Arbeitsmethoden des Regionalen Innovationsnetzwerks Menschenzentrierte Umgebung für Leben, Wohnen und Arbeit:

  • Workshops (insbesondere mit HochschulvertreterInnen und den fünf Brancheninitiativen, crossover, interdisziplinär)
  • Vor Ort Besuche und Gespräche (mit Betroffenen in Unternehmen, Hochschulen, Wohnumgebungen u.a.)
  • Interviews (Wissenschaft, Zivilgesellschaft, Betroffene, Hersteller, Dienstleister)
  • Zusammenarbeit mit den Fortschrittskollegs (Teilnahme, Übernahme von Organisati-onsaufgaben hinsichtlich Zusammenarbeit mit der Zivilgesellschaft)
  • Aktives Einbringen in die Projektinitiativen in der Region (z.B. Konversionsprojekte wie Initiative Bildungscampus Herford)
  • Durchführen von Fachkongressen (wie z.B. Herforder Bauforum OWL, Symposium intelligente Gebäude Campus Minden, zukünftig überregionaler Kongress zum RIN-Thema)

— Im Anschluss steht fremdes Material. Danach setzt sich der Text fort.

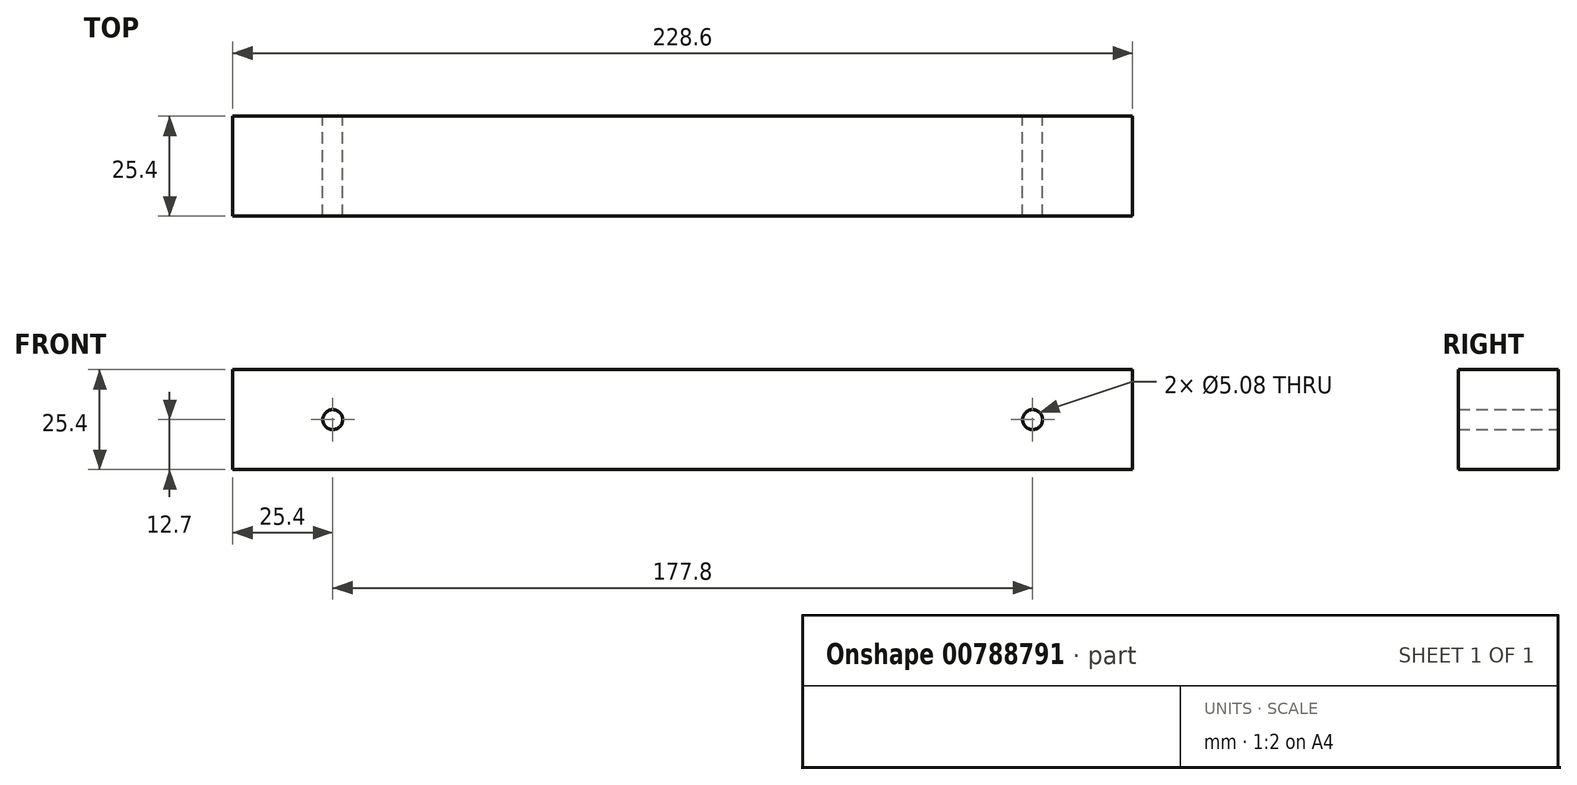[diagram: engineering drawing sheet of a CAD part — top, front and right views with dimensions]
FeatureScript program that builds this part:
annotation { "Feature Type Name" : "Feature", "Feature Type Description" : "" }
export const myFeature = defineFeature(function(context is Context, id is Id, definition is map)
    precondition{}
    {
        {
            var Q0;
            Q0=qCreatedBy(makeId("Front.planeOp"),FACE);
            var sketch = newSketch(context, id + "F0", { "sketchPlane" : qUnion([Q0])});
            skLineSegment(sketch, "E0.bottom", {"start": v(114.3, -12.7) * mm, "end": v(-114.3, -12.7) * mm});
            skLineSegment(sketch, "E0.top", {"start": v(114.3, 12.7) * mm, "end": v(-114.3, 12.7) * mm});
            skLineSegment(sketch, "E0.left", {"start": v(114.3, -12.7) * mm, "end": v(114.3, 12.7) * mm});
            skLineSegment(sketch, "E0.right", {"start": v(-114.3, -12.7) * mm, "end": v(-114.3, 12.7) * mm});
            skPoint(sketch, "E0.middle", {"position": v(0, 0) * mm});
            skCircle(sketch, "E1", {"center": v(-88.9, 0) * mm, "radius": 3.81 * mm});
            skCircle(sketch, "E2", {"center": v(88.9, 0) * mm, "radius": 2.54 * mm});
            skCircle(sketch, "E3", {"center": v(88.9, 0) * mm, "radius": 3.81 * mm});
            skCircle(sketch, "E4", {"center": v(-88.9, 0) * mm, "radius": 2.54 * mm});
            skSolve(sketch);
        }
        {
            var Q0;
            Q0=makeQuery(id+"F0.imprint","IMPRINT",FACE,{"disambiguationData":[TD([[makeQuery(id+"F0.imprint","IMPRINT",EDGE,{"derivedFrom":sQuery(id+"F0.wireOp",EDGE,"E0.bottom")}),-1.0]])]});
            var Q1;
            Q1=makeQuery(id+"F0.imprint","IMPRINT",FACE,{"disambiguationData":[TD([[makeQuery(id+"F0.imprint","IMPRINT",EDGE,{"derivedFrom":sQuery(id+"F0.wireOp",EDGE,"E2")}),-1.0]])]});
            var Q2;
            Q2=makeQuery(id+"F0.imprint","IMPRINT",FACE,{"disambiguationData":[TD([[makeQuery(id+"F0.imprint","IMPRINT",EDGE,{"derivedFrom":sQuery(id+"F0.wireOp",EDGE,"E1")}),1.0]])]});
            extrude(context, id + "F1", {"entities" : qUnion([Q0, Q1, Q2]), "depth" : 25.4 * mm, "offsetDistance" : 25.4 * mm, "symmetric" : true});
        }
    });
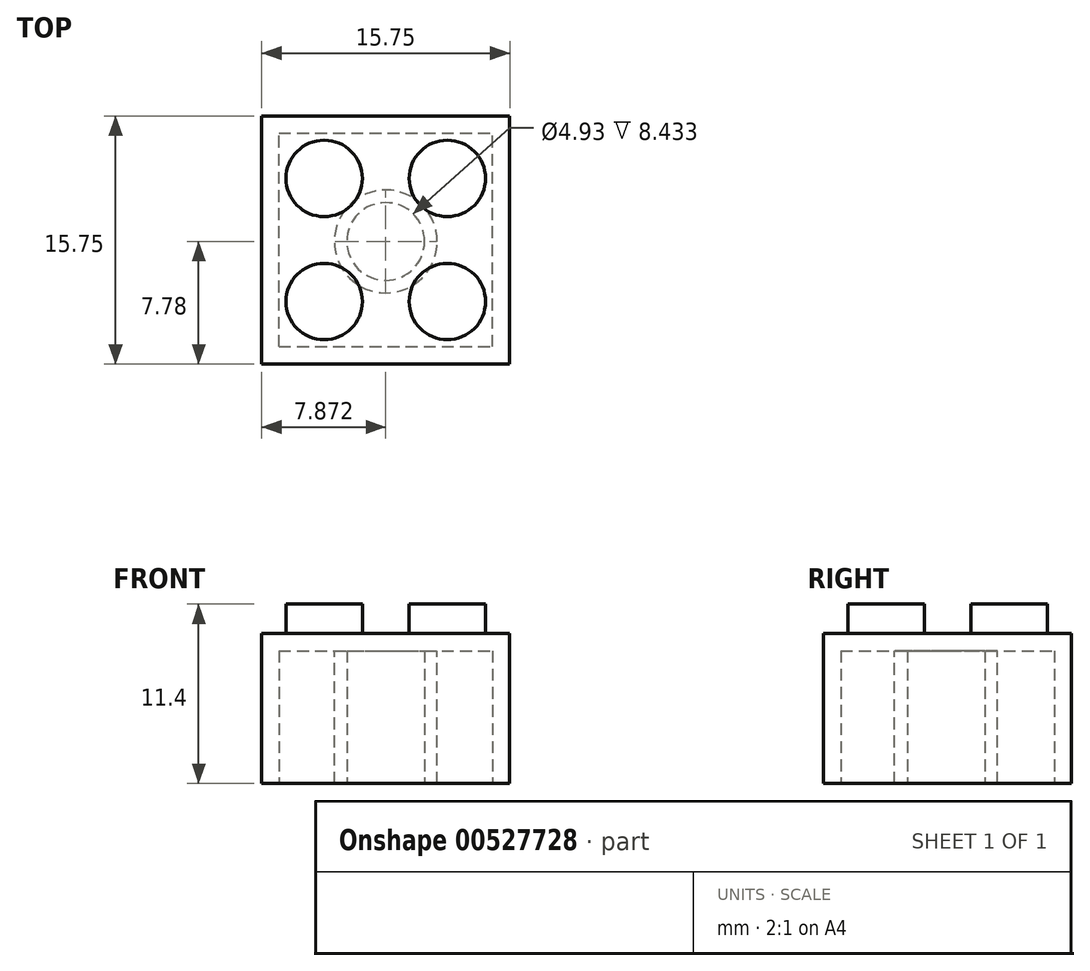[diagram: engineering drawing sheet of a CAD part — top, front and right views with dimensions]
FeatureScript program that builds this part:
annotation { "Feature Type Name" : "Feature", "Feature Type Description" : "" }
export const myFeature = defineFeature(function(context is Context, id is Id, definition is map)
    precondition{}
    {
        {
            var Q0;
            Q0=qCreatedBy(makeId("Top.planeOp"),FACE);
            var sketch = newSketch(context, id + "F0", { "sketchPlane" : qUnion([Q0])});
            skLineSegment(sketch, "E0.bottom", {"start": v(-7.44, 7.97) * mm, "end": v(8.3, 7.97) * mm});
            skLineSegment(sketch, "E0.top", {"start": v(-7.44, -7.78) * mm, "end": v(8.3, -7.78) * mm});
            skLineSegment(sketch, "E0.left", {"start": v(-7.44, 7.97) * mm, "end": v(-7.44, -7.78) * mm});
            skLineSegment(sketch, "E0.right", {"start": v(8.3, 7.97) * mm, "end": v(8.3, -7.78) * mm});
            skSolve(sketch);
        }
        {
            var Q0;
            Q0 = qSketchRegion(id + "F0", true);
            extrude(context, id + "F1", {"entities" : qUnion([Q0]), "depth" : 9.52 * mm, "offsetDistance" : 25.4 * mm});
        }
        {
            var Q0;
            Q0=makeQuery(id+"F1.opExtrude","CAP_FACE",FACE,{"disambiguationData":[OSD([sQuery(id+"F0.wireOp",EDGE,"E0.bottom"),sQuery(id+"F0.wireOp",EDGE,"E0.top"),sQuery(id+"F0.wireOp",EDGE,"E0.left"),sQuery(id+"F0.wireOp",EDGE,"E0.right")])],"isStart":false});
            var sketch = newSketch(context, id + "F2", { "sketchPlane" : qUnion([Q0])});
            skCircle(sketch, "E1", {"center": v(-3.48, 4) * mm, "radius": 2.43 * mm});
            skCircle(sketch, "E2", {"center": v(4.34, 4) * mm, "radius": 2.43 * mm});
            skCircle(sketch, "E3", {"center": v(-3.48, -3.81) * mm, "radius": 2.43 * mm});
            skCircle(sketch, "E4", {"center": v(4.34, -3.81) * mm, "radius": 2.43 * mm});
            skSolve(sketch);
        }
        {
            var Q0;
            Q0 = qSketchRegion(id + "F2", true);
            extrude(context, id + "F3", {"entities" : qUnion([Q0]), "operationType" : NewBodyOperationType.ADD, "depth" : 1.88 * mm, "offsetDistance" : 25.4 * mm});
        }
        {
            var Q0;
            Q0=makeQuery(id+"F1.opExtrude","CAP_FACE",FACE,{"disambiguationData":[OSD([sQuery(id+"F0.wireOp",EDGE,"E0.bottom"),sQuery(id+"F0.wireOp",EDGE,"E0.top"),sQuery(id+"F0.wireOp",EDGE,"E0.left"),sQuery(id+"F0.wireOp",EDGE,"E0.right")])],"isStart":true});
            var sketch = newSketch(context, id + "F4", { "sketchPlane" : qUnion([Q0])});
            skLineSegment(sketch, "E5.bottom", {"start": v(-6.35, 6.68) * mm, "end": v(7.21, 6.68) * mm});
            skLineSegment(sketch, "E5.top", {"start": v(-6.35, -6.88) * mm, "end": v(7.21, -6.88) * mm});
            skLineSegment(sketch, "E5.left", {"start": v(-6.35, 6.68) * mm, "end": v(-6.35, -6.88) * mm});
            skLineSegment(sketch, "E5.right", {"start": v(7.21, 6.68) * mm, "end": v(7.21, -6.88) * mm});
            skSolve(sketch);
        }
        {
            var Q0;
            Q0 = qSketchRegion(id + "F4", true);
            extrude(context, id + "F5", {"entities" : qUnion([Q0]), "operationType" : NewBodyOperationType.REMOVE, "oppositeDirection" : true, "depth" : 8.43 * mm, "offsetDistance" : 25.4 * mm});
        }
        {
            var Q0;
            Q0=makeQuery(id+"F5.boolean.opBoolean","COPY",FACE,{"derivedFrom":makeQuery(id+"F5.opExtrude","CAP_FACE",FACE,{"disambiguationData":[OSD([sQuery(id+"F4.wireOp",EDGE,"E5.bottom"),sQuery(id+"F4.wireOp",EDGE,"E5.top"),sQuery(id+"F4.wireOp",EDGE,"E5.left"),sQuery(id+"F4.wireOp",EDGE,"E5.right")])],"isStart":false})});
            var sketch = newSketch(context, id + "F6", { "sketchPlane" : qUnion([Q0])});
            skCircle(sketch, "E6", {"center": v(0.43, 0) * mm, "radius": 3.27 * mm});
            skSolve(sketch);
        }
        {
            var Q0;
            Q0 = qSketchRegion(id + "F6", true);
            extrude(context, id + "F7", {"entities" : qUnion([Q0]), "operationType" : NewBodyOperationType.ADD, "depth" : 8.43 * mm, "offsetDistance" : 25.4 * mm});
        }
        {
            var Q0;
            Q0=makeQuery(id+"F7.opExtrude","CAP_FACE",FACE,{"disambiguationData":[OSD([sQuery(id+"F6.wireOp",EDGE,"E6")])],"isStart":false});
            var sketch = newSketch(context, id + "F8", { "sketchPlane" : qUnion([Q0])});
            skCircle(sketch, "E7", {"center": v(0.43, 0) * mm, "radius": 2.47 * mm});
            skSolve(sketch);
        }
        {
            var Q0;
            Q0=makeQuery(id+"F8.imprint","IMPRINT",FACE,{"disambiguationData":[TD([[makeQuery(id+"F8.imprint","IMPRINT",EDGE,{"derivedFrom":sQuery(id+"F8.wireOp",EDGE,"E7")}),1.0]])]});
            extrude(context, id + "F9", {"entities" : qUnion([Q0]), "operationType" : NewBodyOperationType.REMOVE, "oppositeDirection" : true, "depth" : 8.43 * mm, "offsetDistance" : 25.4 * mm});
        }
    });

  • Präsentationen, Diskussionen (durch die Vernetzung in den regionalen Gremien und Initiativen, Politik)
  • Schaffung strukturierter Kooperationen (RIN OWL Leitungskonferenz, RIN OWL In-novationsrat, Veranstaltungsformate, digitale Arbeitsplattform, Integration in bestehende Strukturen wie z.B. Netzwerke, Institute, Vereine)
  • Dokumentation von Ergebnissen und weiterführenden Fragestellungen
  • Öffentlichkeitsarbeit (Vorträge, aktive Messeteilnahmen, Presseartikel, Website, Berichte, aktive Teilnahme an Veranstaltungen Dritter)

Dabei soll die aktuelle und die zukünftige Rolle von Wissenschaft und Forschung besonders herausgearbeitet werden.